• **Exercise description**
Nothing is to be left out; print all the entries exactly.

• **Data extract**

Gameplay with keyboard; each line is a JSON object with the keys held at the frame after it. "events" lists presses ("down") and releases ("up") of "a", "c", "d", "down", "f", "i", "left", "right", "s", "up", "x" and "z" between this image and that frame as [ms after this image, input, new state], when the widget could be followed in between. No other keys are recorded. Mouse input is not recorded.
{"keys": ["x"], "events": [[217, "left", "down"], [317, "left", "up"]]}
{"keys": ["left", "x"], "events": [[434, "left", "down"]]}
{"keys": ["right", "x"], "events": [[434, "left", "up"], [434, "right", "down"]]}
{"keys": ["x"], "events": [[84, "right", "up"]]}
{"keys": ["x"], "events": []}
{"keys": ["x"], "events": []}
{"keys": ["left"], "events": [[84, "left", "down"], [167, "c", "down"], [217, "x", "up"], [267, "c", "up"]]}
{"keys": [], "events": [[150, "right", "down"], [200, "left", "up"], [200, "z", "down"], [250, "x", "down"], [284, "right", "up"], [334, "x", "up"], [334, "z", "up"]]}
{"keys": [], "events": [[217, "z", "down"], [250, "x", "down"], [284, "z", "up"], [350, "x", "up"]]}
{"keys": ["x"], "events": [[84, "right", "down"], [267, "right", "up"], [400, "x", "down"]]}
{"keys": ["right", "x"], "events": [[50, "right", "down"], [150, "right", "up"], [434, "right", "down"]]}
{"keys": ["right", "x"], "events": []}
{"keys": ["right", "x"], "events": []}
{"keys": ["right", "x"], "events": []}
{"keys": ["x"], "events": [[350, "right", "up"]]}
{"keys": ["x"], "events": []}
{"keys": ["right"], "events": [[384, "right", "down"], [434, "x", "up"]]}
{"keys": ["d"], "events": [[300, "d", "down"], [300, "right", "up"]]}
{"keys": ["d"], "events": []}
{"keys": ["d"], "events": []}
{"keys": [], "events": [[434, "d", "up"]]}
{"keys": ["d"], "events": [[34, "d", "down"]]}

• **Result below**
Gameplay with keyboard; each line is a JSON object with the keys held at the frame after it. "events" lists presses ("down") and releases ("up") of "a", "c", "d", "down", "f", "i", "left", "right", "s", "up", "x" and "z" between this image and that frame as [ms after this image, input, new state], when the widget could be followed in between. No other keys are recorded. Mouse input is not recorded.
{"keys": ["x"], "events": [[217, "left", "down"], [317, "left", "up"]]}
{"keys": ["left", "x"], "events": [[434, "left", "down"]]}
{"keys": ["right", "x"], "events": [[434, "left", "up"], [434, "right", "down"]]}
{"keys": ["x"], "events": [[84, "right", "up"]]}
{"keys": ["x"], "events": []}
{"keys": ["x"], "events": []}
{"keys": ["left"], "events": [[84, "left", "down"], [167, "c", "down"], [217, "x", "up"], [267, "c", "up"]]}
{"keys": [], "events": [[150, "right", "down"], [200, "left", "up"], [200, "z", "down"], [250, "x", "down"], [284, "right", "up"], [334, "x", "up"], [334, "z", "up"]]}
{"keys": [], "events": [[217, "z", "down"], [250, "x", "down"], [284, "z", "up"], [350, "x", "up"]]}
{"keys": ["x"], "events": [[84, "right", "down"], [267, "right", "up"], [400, "x", "down"]]}
{"keys": ["right", "x"], "events": [[50, "right", "down"], [150, "right", "up"], [434, "right", "down"]]}
{"keys": ["right", "x"], "events": []}
{"keys": ["right", "x"], "events": []}
{"keys": ["right", "x"], "events": []}
{"keys": ["x"], "events": [[350, "right", "up"]]}
{"keys": ["x"], "events": []}
{"keys": ["right"], "events": [[384, "right", "down"], [434, "x", "up"]]}
{"keys": ["d"], "events": [[300, "d", "down"], [300, "right", "up"]]}
{"keys": ["d"], "events": []}
{"keys": ["d"], "events": []}
{"keys": [], "events": [[434, "d", "up"]]}
{"keys": ["d"], "events": [[34, "d", "down"]]}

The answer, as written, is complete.